Writer: Savannah ZamagniSavannah Zamagni

San Pedro è ancora magica. L’atmosfera che la contraddistingue è di quelle riservate a quella ristretta cerchia di pochi eletti riusciti inconsapevolmente a superare le prove perpetuate dal tempo e dal mutamento delle cose. È ancora lì, con le stesse rughe, comodamente aggrappata alle rive di quell’immobile specchio color smeraldo come un magnete sulla porta di un frigorifero, indifferente al passare degli anni e delle mode. Ha una sua anima unica e inconfondibile, anima che si respira nelle case, nei locali, e nelle espressioni di chi la vive da sempre.

Il Bhudda bar diventa da subito il nostro rifugio preferito. Ci passiamo pomeriggi interi sdraiati comodamente sui soffici cuscini del piano superiore a leggere, parlare, e guardare ipnotizzati vecchi documentari sulla vita di Bob Marley sorseggiando lentamente the caldi al rum e birra.

La sera invece la passiamo serpeggiando tra le labirintiche viuzze del centro alla ricerca di un ristorante che offra qualcosa di alternativo al vegetariano, piatto principe e tiranno incontrastato di quest’anacronistico e affascinante paesino d’altri tempi.

Alloggiamo in un bellissimo alberghetto in riva al lago gestito da un barbuto americano non ancora risvegliatosi dai fumi di Woodstock, il quale, avendoci preso in simpatia, gentilmente ci mette a disposizione una vecchia canoa biposto con la quale attraversiamo il lago alla ricerca dello scatto perfetto. Non ci sono tanti turisti a spasso in questo periodo dell’anno, anzi, a dir la verità non penso esista un’epoca nella quale questo posto soffra di sovraffollamento.

D’altronde quei pochi viaggiatori che incrociamo per le strade non sembrano neppure turisti. Con quel passo lento e strascicato così in sintonia con il ritmo abulico di questo piccolo villaggio, pare vivano qua de sempre, magneti pure loro di questo vecchio frigorifero ricolmo di verdure, ciminiere ingorde d’erba senza meta, soldati privi d’armi della pace e dell’amore.

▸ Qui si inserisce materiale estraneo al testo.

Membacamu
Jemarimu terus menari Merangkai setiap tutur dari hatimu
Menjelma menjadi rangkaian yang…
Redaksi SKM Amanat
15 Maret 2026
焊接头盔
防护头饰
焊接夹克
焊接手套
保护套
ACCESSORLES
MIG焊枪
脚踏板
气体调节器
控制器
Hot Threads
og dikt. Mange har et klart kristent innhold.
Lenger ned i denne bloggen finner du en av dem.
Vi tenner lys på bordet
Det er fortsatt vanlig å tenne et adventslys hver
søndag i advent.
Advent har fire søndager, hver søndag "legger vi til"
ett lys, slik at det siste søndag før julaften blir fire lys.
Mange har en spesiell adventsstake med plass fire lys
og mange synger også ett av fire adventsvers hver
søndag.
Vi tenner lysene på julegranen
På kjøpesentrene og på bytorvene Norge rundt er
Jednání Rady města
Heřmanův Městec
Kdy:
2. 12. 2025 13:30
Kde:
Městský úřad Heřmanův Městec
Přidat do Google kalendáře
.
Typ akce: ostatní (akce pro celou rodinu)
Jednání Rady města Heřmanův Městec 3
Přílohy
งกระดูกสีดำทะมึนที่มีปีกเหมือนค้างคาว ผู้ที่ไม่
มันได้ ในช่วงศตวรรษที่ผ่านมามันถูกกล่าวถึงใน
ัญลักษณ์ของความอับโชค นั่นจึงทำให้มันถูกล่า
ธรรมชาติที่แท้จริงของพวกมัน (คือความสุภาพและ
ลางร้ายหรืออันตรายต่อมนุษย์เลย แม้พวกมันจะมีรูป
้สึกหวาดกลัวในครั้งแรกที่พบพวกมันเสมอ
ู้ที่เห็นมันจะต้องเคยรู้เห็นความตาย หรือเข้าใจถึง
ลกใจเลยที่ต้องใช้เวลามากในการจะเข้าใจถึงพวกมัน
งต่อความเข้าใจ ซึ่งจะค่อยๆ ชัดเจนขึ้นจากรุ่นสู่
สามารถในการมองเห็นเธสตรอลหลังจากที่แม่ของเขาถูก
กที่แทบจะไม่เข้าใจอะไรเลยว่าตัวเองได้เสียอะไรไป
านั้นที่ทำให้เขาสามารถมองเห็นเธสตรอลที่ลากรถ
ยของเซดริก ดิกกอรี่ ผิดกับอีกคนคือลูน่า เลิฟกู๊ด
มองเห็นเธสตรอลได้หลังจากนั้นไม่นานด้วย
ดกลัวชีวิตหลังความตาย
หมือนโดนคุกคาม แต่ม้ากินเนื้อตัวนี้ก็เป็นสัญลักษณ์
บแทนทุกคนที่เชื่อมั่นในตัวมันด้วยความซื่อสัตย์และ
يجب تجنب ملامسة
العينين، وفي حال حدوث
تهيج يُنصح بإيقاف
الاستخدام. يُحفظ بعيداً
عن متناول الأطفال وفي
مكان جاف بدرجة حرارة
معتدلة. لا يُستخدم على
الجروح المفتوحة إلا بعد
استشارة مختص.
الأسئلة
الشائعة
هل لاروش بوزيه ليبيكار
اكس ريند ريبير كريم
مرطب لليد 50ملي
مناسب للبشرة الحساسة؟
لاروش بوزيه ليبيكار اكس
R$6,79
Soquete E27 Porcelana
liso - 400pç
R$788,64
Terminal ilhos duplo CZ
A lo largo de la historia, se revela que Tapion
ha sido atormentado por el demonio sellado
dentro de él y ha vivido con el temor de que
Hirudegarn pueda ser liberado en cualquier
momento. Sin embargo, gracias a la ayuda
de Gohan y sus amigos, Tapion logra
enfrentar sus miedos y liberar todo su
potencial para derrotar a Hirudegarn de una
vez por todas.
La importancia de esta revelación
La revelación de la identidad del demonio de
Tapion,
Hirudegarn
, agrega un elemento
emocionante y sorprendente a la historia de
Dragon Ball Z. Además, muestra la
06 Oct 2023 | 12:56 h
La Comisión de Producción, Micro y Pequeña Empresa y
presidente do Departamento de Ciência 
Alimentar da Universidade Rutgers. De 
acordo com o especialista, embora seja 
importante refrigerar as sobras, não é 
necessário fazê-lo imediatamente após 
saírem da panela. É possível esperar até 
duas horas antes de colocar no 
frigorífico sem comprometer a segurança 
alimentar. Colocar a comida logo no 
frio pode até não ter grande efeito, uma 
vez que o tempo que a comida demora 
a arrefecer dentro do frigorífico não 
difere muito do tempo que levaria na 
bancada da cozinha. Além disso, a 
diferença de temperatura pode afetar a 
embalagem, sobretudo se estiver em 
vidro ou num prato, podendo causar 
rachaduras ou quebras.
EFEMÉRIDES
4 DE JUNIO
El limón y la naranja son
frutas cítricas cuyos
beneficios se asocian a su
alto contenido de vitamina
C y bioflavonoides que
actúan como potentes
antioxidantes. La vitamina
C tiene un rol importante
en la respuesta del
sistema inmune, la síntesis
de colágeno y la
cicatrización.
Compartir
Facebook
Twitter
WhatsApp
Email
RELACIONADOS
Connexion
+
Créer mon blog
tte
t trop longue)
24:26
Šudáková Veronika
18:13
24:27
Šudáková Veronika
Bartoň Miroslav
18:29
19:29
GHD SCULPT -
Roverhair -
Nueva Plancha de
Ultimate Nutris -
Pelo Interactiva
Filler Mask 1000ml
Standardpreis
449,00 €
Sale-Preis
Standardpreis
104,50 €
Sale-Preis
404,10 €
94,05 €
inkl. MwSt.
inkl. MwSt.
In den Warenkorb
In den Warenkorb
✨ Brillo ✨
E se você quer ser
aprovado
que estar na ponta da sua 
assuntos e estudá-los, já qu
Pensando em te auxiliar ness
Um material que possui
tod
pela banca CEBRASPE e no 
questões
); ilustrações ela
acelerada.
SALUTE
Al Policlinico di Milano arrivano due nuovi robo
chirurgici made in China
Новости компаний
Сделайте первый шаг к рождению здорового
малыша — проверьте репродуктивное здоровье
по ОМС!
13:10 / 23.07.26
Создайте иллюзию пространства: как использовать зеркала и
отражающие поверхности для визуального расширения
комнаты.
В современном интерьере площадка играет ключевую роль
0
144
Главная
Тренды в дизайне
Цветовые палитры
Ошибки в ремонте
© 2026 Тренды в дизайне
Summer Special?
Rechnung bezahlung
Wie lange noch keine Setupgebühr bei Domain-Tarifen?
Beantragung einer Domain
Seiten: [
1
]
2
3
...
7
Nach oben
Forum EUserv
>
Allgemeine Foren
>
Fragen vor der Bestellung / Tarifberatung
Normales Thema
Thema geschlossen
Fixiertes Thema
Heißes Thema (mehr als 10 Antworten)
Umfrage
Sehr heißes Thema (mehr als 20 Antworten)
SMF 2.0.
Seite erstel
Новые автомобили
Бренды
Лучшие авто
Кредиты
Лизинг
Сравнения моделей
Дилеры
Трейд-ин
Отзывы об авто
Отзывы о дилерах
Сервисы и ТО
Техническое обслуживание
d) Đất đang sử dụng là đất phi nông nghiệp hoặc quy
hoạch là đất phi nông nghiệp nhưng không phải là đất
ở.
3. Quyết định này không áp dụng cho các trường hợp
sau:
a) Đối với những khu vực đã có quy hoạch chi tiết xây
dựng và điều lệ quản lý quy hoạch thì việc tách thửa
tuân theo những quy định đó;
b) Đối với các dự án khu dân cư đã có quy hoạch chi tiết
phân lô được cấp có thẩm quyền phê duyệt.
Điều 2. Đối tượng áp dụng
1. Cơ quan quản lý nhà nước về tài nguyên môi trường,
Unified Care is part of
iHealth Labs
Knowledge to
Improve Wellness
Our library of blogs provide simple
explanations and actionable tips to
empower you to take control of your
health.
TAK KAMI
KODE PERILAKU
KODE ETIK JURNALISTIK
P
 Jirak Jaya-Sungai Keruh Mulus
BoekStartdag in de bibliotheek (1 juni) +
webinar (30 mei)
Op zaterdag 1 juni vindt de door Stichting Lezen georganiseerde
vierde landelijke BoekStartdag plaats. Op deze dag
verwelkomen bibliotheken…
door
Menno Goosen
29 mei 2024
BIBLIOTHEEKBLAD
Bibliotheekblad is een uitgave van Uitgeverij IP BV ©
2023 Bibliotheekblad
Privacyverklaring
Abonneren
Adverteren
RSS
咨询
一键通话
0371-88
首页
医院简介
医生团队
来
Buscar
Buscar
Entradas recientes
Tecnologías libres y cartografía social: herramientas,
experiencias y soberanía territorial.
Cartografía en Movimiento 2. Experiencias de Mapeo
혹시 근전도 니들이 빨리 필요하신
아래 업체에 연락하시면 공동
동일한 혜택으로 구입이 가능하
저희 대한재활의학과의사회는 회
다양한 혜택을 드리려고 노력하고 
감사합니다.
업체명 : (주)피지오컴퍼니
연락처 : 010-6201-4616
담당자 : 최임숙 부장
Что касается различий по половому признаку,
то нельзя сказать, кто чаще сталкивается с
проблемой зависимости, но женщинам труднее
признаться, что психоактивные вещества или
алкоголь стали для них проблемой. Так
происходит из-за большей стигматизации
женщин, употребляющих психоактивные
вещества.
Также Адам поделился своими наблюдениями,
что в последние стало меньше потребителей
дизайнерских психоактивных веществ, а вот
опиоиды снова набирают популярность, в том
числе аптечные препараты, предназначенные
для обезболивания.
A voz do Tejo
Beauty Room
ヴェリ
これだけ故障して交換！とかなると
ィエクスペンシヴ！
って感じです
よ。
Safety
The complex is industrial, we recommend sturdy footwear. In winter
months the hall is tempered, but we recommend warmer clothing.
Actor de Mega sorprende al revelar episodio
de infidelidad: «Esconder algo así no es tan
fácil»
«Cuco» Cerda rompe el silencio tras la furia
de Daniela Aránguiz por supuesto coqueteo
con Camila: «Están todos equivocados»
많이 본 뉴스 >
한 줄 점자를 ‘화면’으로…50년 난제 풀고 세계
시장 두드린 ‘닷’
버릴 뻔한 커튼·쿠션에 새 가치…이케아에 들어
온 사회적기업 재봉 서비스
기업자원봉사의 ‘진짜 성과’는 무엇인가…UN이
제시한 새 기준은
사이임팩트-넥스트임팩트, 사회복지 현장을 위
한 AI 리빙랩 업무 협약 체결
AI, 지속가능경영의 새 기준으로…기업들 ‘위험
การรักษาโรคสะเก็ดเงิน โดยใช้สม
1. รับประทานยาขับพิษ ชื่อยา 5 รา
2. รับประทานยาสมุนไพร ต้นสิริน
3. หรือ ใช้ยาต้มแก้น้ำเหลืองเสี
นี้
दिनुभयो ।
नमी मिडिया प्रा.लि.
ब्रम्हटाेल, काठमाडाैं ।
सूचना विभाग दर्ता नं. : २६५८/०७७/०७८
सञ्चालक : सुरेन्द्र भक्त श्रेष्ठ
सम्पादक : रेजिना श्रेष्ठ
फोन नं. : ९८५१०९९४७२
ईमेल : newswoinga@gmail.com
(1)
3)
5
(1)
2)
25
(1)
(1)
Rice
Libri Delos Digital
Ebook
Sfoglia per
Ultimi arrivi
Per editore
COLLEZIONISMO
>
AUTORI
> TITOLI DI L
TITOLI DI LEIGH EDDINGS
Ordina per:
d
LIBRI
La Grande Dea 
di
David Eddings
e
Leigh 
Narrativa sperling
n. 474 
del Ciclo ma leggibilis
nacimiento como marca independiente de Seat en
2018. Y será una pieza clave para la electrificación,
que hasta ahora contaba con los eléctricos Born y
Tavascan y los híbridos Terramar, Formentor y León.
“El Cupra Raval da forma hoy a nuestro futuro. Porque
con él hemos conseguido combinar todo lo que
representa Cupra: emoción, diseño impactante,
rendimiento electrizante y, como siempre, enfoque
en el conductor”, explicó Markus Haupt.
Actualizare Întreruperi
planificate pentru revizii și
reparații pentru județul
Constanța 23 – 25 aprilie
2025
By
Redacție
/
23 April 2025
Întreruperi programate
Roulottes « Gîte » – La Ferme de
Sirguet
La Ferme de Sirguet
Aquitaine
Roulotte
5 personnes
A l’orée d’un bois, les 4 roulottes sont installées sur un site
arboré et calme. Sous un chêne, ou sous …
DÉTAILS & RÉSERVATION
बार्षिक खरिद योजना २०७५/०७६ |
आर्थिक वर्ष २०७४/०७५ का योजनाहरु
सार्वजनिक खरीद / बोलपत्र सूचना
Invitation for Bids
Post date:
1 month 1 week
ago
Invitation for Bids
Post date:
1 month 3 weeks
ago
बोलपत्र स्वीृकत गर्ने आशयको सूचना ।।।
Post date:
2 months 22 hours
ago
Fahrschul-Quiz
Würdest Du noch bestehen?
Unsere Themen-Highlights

Nel frattempo i giorni continuano a scorrere indolenti, sonnolenti, inclementi, assenti, pazienti, e tutti i restanti aggettivi che finiscono in -ente, e quando è ora di ripartire, i bagagli sembrano più pesanti del solito, tanta è la voglia di rimanere.

Ma la prossima meta è un intrigante appuntamento al buio, e devo ammettere che il pensiero dell’ignoto ha su di me un effetto altrettanto seducente.

Il suo nome è scritto in diagonale sulla vecchia cartina dell’Argentina ancora in cima alla tasca trasparente della borsa serbatoio con la calligrafia di un giovane ragazzo olandese conosciuto su una delle isole San Blass. Lo descrisse come il paradiso in terra, l’Eden ritrovato, il luogo per il quale il suo viaggio era già abbastanza.

Ricordo che più delle parole furono i suoi occhi a decidere per me; un’espressione che conosco e so riconoscere, un’espressione inconfondibile, un’espressione che, da qualche tempo, ritrovo con gioia e stupore nuovamente nello specchio.

Percorriamo curiosi una strada alternativa a quella consigliata dal buon senso, dove ben presto l’asfalto lascia il posto a un acciottolato umido e sconnesso, riducendo notevolmente la nostra media oraria a poco più di trenta all’ora.

Vibrazioni e forti scossoni esplodono incessanti sulle ruote della povera Yellow ripercuotendosi sul telaio e propagandosi con violenza sulle nostre spine dorsali e stati d’animo.